(Stored entries)
----------

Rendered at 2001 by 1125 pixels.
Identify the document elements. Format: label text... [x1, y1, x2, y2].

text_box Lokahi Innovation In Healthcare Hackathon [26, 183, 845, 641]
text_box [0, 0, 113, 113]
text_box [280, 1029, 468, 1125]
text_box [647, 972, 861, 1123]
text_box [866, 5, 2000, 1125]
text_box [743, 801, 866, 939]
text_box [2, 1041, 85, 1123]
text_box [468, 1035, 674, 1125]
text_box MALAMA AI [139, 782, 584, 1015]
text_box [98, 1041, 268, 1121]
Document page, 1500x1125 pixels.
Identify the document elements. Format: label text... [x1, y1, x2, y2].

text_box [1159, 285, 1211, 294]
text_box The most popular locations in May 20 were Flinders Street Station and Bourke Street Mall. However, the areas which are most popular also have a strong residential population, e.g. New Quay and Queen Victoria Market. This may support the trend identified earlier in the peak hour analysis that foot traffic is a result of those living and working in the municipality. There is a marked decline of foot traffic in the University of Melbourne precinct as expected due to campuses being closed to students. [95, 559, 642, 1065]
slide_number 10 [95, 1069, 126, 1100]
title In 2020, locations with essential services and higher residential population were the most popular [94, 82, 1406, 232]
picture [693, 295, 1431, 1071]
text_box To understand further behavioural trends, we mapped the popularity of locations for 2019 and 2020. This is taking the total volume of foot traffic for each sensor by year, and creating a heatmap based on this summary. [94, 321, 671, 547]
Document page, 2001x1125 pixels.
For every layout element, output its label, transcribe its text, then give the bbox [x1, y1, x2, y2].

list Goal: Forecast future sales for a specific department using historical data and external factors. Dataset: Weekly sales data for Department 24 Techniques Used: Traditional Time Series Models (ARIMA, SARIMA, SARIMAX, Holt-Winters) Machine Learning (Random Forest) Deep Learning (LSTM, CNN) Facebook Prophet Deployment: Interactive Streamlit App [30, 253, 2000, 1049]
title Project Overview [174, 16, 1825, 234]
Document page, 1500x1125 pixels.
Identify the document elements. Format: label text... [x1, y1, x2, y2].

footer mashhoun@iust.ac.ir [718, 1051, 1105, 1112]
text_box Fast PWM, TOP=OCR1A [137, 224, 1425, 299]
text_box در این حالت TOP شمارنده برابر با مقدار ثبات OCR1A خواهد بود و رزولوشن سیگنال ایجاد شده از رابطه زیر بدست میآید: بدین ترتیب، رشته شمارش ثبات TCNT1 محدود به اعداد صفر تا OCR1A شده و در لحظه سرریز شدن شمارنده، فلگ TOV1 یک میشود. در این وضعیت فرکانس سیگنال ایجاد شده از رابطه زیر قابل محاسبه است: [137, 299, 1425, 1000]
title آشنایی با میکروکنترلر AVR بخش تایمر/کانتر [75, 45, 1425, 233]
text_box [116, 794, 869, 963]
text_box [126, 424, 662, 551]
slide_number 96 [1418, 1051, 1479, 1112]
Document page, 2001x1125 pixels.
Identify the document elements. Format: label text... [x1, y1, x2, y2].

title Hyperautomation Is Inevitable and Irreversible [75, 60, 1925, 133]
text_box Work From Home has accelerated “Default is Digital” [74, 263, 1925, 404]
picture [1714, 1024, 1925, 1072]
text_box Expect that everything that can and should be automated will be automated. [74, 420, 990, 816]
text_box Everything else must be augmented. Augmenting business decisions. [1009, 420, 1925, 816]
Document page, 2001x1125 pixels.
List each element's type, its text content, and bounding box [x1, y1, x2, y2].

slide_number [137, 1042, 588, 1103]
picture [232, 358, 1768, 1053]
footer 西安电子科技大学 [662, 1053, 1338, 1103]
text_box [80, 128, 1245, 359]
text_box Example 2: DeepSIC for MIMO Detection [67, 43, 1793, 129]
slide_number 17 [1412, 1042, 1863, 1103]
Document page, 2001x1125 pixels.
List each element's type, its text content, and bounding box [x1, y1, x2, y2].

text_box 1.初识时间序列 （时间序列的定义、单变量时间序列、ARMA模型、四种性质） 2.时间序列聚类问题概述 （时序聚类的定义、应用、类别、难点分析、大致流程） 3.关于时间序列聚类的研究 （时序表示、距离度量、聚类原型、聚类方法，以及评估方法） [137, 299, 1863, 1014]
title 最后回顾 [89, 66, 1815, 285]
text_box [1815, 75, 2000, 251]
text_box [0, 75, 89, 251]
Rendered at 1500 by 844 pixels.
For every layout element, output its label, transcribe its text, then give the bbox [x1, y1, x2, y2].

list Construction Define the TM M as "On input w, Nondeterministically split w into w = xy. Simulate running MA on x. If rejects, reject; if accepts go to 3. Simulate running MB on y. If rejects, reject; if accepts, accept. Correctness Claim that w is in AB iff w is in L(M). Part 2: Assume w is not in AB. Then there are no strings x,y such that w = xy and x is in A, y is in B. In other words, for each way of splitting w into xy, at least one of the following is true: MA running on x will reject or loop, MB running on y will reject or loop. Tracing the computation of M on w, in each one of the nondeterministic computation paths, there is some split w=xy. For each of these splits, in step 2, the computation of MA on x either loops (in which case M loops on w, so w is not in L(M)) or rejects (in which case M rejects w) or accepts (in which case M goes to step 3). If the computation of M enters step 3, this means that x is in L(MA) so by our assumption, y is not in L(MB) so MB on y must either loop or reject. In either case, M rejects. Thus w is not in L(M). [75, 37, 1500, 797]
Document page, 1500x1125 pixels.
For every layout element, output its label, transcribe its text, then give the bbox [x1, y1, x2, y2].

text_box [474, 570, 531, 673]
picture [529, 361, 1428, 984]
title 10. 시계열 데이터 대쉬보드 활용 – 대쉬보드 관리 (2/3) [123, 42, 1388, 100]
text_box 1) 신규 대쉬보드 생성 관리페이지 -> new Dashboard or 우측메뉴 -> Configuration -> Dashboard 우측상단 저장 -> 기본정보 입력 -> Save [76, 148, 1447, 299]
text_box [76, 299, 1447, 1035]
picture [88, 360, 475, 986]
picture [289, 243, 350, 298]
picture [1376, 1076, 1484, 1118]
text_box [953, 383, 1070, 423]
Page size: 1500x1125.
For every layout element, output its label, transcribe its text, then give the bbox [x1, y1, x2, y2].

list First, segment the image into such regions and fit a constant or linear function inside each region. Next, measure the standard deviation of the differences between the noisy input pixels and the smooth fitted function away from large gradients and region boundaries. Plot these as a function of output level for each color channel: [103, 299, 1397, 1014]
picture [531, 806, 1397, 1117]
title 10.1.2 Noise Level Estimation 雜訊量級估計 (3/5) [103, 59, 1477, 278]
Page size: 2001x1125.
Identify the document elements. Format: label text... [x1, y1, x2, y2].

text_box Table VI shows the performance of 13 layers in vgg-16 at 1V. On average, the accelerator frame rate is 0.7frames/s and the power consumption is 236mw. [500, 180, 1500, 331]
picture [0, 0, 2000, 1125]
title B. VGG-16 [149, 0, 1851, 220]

----------

In how many lines of the records does the word "size" appear? Give the number alone.

2